In der Regel dauert es nicht lange, bis man die Puppenspielerin nicht gar mehr wahrnimmt. Das ist dann meistens der Punkt, an dem die Augen der Zuseher*innen zu leuchten beginnen.
Lisa Zingerle
Wichtig sei auch, die Teilnehmer*innen zusammenzuhalten, ergänzt Markus-Peter Gössler, dem diese Aufgabe auch diesmal wieder zukommt. „Ich agiere ein bisschen wie ein Hirtenhund“, merkt er lachend an. Nach einer kurzen Pause setzt er nach: „Gerade beim Figurentheater ist es nicht unwichtig, den richtigen Blickwinkel auf die Figuren zu haben. Manchmal stellen sich die Teilnehmer*innen aber so hin, dass sie hauptsächlich den Puppenspieler oder die Puppenspielerin sehen. Ich kann versuchen, sie darauf hinzuweisen, aber letztendlich ist es jedem und jeder selbst überlassen, wie er oder sie die Szene aufnimmt.
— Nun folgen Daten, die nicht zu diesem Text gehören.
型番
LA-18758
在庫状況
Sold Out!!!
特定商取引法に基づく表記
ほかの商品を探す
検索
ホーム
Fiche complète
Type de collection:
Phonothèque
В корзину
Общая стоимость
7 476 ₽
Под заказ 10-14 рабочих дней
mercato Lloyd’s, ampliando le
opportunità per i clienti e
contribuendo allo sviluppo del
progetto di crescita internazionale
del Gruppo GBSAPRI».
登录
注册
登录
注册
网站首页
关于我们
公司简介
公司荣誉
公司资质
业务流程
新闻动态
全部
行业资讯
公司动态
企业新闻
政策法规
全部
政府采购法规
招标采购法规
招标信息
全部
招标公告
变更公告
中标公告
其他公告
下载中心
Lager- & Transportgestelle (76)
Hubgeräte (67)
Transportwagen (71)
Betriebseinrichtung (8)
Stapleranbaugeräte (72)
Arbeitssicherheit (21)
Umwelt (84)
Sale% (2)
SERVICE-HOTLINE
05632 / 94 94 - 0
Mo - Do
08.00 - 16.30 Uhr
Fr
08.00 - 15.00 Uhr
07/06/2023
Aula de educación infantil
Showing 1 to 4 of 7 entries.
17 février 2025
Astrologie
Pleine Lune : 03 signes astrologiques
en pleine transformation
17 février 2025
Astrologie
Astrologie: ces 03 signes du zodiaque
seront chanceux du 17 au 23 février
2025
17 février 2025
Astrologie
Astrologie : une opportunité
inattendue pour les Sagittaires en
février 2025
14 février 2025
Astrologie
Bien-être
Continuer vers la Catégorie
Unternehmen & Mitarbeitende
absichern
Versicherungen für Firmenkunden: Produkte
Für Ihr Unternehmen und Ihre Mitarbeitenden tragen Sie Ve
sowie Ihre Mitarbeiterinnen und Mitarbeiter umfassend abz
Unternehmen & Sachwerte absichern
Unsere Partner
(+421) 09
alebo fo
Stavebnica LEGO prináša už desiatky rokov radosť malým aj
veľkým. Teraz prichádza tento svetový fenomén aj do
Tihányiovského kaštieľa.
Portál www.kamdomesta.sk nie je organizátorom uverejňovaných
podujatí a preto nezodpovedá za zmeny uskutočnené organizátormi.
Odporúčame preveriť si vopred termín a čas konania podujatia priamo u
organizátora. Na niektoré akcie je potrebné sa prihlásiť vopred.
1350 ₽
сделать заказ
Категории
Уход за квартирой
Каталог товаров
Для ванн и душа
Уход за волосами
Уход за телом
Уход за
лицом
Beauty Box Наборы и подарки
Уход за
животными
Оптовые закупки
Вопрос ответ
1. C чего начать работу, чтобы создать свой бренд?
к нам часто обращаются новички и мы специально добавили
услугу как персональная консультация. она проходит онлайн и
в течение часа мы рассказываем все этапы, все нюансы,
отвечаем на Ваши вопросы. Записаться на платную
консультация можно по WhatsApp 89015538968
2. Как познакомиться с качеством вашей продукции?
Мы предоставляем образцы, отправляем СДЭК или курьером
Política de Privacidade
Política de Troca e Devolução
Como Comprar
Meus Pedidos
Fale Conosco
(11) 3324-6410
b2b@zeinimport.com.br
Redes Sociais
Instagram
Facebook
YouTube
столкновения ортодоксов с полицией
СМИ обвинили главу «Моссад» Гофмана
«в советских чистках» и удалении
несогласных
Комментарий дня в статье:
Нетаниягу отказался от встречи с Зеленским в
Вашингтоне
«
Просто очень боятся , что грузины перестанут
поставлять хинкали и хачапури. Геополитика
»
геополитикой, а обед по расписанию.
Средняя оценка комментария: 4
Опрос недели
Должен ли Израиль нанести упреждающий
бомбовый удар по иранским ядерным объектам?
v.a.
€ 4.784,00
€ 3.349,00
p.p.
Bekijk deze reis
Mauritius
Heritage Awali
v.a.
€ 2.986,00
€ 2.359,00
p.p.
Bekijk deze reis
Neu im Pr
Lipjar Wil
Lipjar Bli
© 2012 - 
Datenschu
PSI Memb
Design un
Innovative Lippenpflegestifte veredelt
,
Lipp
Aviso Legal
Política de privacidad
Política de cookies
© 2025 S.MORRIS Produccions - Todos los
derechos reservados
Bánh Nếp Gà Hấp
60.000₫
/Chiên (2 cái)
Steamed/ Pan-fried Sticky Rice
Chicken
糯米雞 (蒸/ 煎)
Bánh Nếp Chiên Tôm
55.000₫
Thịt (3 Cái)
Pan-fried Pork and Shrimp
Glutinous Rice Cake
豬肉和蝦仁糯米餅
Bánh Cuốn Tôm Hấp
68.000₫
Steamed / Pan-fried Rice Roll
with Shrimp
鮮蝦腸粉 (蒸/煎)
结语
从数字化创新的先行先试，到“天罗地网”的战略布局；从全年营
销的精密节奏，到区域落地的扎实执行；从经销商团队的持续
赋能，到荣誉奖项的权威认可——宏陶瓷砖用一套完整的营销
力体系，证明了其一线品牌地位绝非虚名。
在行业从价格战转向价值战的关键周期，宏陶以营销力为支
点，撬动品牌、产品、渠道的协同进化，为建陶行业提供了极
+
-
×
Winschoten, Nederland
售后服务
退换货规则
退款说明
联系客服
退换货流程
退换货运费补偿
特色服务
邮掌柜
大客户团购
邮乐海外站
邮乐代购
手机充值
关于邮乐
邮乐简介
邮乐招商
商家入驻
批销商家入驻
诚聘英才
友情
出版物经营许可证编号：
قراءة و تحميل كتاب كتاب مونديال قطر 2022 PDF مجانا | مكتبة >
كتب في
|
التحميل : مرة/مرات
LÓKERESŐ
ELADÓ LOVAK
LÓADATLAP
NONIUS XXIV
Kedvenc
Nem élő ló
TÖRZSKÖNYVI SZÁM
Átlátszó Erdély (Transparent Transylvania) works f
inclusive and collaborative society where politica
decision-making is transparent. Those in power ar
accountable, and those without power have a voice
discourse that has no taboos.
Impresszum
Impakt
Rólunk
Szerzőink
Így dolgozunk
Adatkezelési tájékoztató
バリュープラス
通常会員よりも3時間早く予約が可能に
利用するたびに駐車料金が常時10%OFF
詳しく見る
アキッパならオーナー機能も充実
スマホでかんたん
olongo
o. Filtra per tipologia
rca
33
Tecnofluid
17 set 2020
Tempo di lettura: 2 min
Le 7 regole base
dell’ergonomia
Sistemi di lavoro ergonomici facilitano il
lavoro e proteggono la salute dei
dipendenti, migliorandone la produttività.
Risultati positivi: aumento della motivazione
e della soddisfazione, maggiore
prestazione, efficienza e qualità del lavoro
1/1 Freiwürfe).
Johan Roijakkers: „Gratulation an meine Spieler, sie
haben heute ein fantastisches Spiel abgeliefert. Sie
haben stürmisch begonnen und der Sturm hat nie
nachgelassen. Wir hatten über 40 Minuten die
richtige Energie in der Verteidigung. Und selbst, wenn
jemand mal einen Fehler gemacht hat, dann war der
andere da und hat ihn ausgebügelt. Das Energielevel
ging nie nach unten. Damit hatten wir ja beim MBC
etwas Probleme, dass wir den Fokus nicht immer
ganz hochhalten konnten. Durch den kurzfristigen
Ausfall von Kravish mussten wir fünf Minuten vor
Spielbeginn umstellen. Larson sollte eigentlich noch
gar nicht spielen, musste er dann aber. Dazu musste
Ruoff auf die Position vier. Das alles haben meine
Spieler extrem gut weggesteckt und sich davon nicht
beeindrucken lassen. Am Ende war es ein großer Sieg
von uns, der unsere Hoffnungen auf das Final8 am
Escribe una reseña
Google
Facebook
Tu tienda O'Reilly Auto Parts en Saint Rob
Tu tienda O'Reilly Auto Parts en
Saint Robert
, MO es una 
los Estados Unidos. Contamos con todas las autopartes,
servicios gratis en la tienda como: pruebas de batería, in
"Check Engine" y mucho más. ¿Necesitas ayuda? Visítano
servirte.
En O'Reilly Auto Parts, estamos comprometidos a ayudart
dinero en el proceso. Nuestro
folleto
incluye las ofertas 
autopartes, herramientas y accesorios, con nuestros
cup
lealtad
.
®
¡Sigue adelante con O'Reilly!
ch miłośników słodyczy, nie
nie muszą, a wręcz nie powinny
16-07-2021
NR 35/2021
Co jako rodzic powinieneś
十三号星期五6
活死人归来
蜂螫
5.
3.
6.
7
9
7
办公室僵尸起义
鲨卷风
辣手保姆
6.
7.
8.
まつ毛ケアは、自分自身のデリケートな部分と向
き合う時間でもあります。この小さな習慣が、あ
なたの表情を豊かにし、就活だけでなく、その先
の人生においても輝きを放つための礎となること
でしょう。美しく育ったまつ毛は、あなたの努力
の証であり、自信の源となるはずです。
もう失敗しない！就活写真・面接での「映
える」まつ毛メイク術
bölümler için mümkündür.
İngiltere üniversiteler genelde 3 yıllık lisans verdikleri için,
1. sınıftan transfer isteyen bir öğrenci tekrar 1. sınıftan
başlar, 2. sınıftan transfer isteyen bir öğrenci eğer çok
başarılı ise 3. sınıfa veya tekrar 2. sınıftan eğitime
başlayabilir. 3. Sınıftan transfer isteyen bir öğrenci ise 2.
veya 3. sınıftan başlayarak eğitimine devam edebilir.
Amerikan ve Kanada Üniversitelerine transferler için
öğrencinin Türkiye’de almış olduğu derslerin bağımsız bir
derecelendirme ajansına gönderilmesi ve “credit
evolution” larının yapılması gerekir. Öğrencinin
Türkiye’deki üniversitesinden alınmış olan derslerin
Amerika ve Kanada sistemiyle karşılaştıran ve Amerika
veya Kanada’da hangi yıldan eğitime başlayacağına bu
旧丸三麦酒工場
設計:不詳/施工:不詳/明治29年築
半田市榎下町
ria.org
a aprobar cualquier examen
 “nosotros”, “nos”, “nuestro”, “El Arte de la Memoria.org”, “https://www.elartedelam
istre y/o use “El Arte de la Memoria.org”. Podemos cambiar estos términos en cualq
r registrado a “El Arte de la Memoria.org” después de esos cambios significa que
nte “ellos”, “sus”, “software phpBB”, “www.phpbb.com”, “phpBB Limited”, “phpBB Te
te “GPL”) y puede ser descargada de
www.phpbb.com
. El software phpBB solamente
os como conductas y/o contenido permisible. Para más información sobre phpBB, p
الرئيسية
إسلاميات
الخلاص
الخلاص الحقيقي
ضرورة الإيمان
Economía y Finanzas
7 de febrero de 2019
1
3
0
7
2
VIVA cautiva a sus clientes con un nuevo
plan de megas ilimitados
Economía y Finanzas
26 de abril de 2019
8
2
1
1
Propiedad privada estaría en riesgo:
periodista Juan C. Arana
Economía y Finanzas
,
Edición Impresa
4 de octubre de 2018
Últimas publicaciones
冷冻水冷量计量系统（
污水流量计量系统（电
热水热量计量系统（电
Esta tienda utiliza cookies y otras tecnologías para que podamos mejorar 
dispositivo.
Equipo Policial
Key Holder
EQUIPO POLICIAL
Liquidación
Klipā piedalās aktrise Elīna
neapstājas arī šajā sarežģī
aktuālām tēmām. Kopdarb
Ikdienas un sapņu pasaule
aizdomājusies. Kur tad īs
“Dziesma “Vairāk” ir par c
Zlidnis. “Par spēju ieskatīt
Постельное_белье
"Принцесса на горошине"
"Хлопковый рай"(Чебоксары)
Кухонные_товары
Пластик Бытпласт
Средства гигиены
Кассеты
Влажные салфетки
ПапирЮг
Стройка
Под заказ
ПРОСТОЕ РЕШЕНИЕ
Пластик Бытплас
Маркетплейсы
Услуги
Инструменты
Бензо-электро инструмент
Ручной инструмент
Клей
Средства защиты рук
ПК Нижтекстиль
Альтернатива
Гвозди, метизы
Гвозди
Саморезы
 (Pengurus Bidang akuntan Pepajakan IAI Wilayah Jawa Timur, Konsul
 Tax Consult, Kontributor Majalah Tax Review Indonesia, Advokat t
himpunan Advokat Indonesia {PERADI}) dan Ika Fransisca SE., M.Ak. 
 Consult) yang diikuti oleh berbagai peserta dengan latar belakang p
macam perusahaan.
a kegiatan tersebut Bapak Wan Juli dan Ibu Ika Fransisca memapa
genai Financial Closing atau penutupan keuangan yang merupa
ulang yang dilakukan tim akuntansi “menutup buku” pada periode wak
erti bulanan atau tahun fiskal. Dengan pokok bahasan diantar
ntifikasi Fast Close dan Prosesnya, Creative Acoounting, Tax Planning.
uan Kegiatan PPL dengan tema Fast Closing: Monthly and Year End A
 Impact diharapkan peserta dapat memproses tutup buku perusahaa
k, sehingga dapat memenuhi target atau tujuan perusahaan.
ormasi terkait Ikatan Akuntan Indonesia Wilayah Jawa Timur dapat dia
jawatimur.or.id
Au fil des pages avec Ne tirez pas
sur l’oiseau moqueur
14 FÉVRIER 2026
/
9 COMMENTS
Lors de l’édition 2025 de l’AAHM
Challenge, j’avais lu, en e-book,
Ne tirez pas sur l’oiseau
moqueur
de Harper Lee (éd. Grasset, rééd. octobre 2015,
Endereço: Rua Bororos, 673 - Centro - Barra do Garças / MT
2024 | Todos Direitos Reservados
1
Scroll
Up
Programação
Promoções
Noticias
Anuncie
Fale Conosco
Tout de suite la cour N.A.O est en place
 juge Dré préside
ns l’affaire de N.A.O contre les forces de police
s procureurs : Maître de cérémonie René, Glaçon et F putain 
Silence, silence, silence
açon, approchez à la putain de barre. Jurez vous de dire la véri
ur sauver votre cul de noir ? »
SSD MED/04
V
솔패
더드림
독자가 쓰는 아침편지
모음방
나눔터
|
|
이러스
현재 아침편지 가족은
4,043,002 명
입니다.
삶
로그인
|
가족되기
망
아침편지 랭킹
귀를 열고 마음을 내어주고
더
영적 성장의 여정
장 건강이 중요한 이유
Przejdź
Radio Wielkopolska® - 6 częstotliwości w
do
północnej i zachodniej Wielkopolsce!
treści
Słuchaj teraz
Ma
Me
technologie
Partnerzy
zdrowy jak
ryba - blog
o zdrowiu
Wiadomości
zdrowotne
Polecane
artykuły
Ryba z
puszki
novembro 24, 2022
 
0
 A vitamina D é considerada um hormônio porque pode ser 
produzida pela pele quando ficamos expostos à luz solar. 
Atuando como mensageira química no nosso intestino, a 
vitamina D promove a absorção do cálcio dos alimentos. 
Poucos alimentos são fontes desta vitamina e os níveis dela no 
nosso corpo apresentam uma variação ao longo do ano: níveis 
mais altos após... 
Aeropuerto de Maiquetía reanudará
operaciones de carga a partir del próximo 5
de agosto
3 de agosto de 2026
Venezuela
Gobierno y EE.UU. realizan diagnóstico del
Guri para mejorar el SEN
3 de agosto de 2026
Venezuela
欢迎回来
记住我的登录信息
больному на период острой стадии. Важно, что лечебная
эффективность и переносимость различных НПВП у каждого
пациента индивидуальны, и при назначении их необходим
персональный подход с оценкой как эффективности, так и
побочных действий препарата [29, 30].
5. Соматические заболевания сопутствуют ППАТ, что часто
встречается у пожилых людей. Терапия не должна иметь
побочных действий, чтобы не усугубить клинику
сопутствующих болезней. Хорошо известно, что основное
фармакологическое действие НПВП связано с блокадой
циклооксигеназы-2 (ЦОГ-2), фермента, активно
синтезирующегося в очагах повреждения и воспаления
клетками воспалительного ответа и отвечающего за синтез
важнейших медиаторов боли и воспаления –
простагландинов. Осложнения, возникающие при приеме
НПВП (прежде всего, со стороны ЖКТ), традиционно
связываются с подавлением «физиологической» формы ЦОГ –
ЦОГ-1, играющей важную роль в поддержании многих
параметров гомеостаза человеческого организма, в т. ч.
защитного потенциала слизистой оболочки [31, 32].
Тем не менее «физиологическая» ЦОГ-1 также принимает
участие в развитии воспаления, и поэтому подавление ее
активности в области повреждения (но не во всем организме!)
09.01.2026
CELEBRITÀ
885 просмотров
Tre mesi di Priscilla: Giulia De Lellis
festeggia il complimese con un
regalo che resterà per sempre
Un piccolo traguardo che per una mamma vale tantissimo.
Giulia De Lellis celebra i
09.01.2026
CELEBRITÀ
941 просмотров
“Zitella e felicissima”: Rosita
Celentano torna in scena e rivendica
Wenn man den Theaterraum aufhebt, muss man auch damit rechnen, dass die Leite diese Einladung annehmen und ihre eigene Erfahrung mit dem Medium sammeln.“
Hin und wieder würde es auch vorkommen, dass Passant*innen neugierig stehen bleiben oder sich der Gruppe spontan anschließen. „Es gibt kaum Leute, die einfach vorbeigehen ohne Interesse zu zeigen“, fügt Angelo Konzett hinzu. Simon Meusburger ergänzt: „Es ist schon so, dass durch das Rausgehen aus dem Theaterraum ein Erstkontakt mit Figurentheater entstehen kann. Figurenspiel für Erwachsene ist ja schon etwas, wo man manche Menschen erst hinführen muss.“
Wenn man diese Menschen aber erstmal für sich gewonnen hätte, sei es aber umso schöner, ihnen dabei zuzusehen, wie sie plötzlich wieder Kind werden, erzählt Lisa Zingerle mit großem Enthusiasmus. „Weil wir hauptsächlich mit großen Klappmaulpuppen arbeiten und man die Spielerin oder den Spieler immer sieht, sagen wir immer wieder, dass wir die ehrlichste Form von Figurentheater machen, die es gibt. Allerdings dauert es nicht lange, bis man die Spielerin nicht mehr wahrnimmt. Das ist dann meistens der Punkt, an dem die Augen der Zuseher*innen zu leuchten beginnen.“ Wer sich also bisher dachte „Die Idee ist gut, aber ich noch nicht bereit“, dem sei ein Spaziergang mit Hedy, Philip, Aaron, Anna und Nikola und den Spieler*innen des Schubert Theaters sehr ans Herz gelegt.